Saatchi bought Arabian Delight, by the Pakistani artist Huma Mulji, for £4,000 at the Art Dubai fair yesterday. Truly a snip, given the escalating prices for works by Asian artists. The sale was brokered not by Saatchi, 64, but an adviser, according to The Art Newspaper. The collector plans to include the taxidermied dromedary, made from metal rods, cotton wool and, er, camel, in his forthcoming exhibition The Empire Strikes Back: Indian Art Today. I don't know what it means, but we shall soon find out.

Lurching on stage

The Addams Family is to receive the full Broadway treatment. If successful, the production would transfer to London's West End. Marshall Brickman, the Oscar-winning writer behind the Woody Allen classics Annie Hall and Manhattan, tells me he's turning the Sixties sitcom into a musical. "We just finished the first draft and sent it to the composers," he said at the West End opening of Jersey Boys, his Frankie Valli musical. "I can't wait for it. I co-wrote it with [Jersey Boys co-writer] Rick Elice and it'll be on the stage in 2009."

Party pieces

Champagne flows and the awards season continues apace. Yesterday brought the Most Racist Article of the Year presentation. The winning editorial "compared Paraguayan Indians to cancer and described them as 'Neolithic'", 'out-of-date' and 'filthy'," according to the judges' citation. Step forward (drum roll)... the Paraguayan paper La Nacion! I'd like to thank my parents, my editor...

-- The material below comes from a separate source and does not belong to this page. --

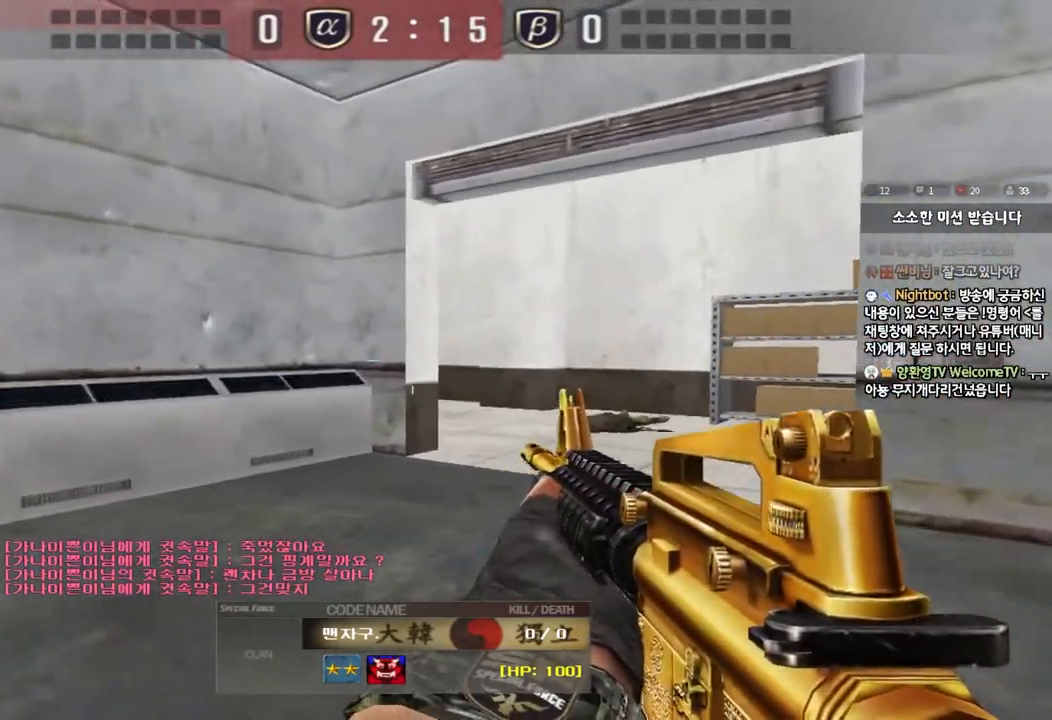
{"keys": [], "events": []}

* Prince Charles's Master of the Household, Sir Malcolm Ross, cleared his desk on Tuesday after 20 years' royal service, but only two with the Plant Whisperer. Alas, no party poppers in sight. "Sir Michael Peat and Clarence House offered a leaving do but he turned them down," says a source. "He was in no mood to party with some of them by the time he left." The name of Charlie's former toothpaste squeezer-in-chief, Michael "the fence" Fawcett, crops up.

* Boris Berezovsky's PR, Lord Bell, has been in touch about Tuesday's report that the Russian fugitive wants people to stop calling him Jewish. "Outrageous! He's not bothered," insists Tim. "He's happy to be called whatever."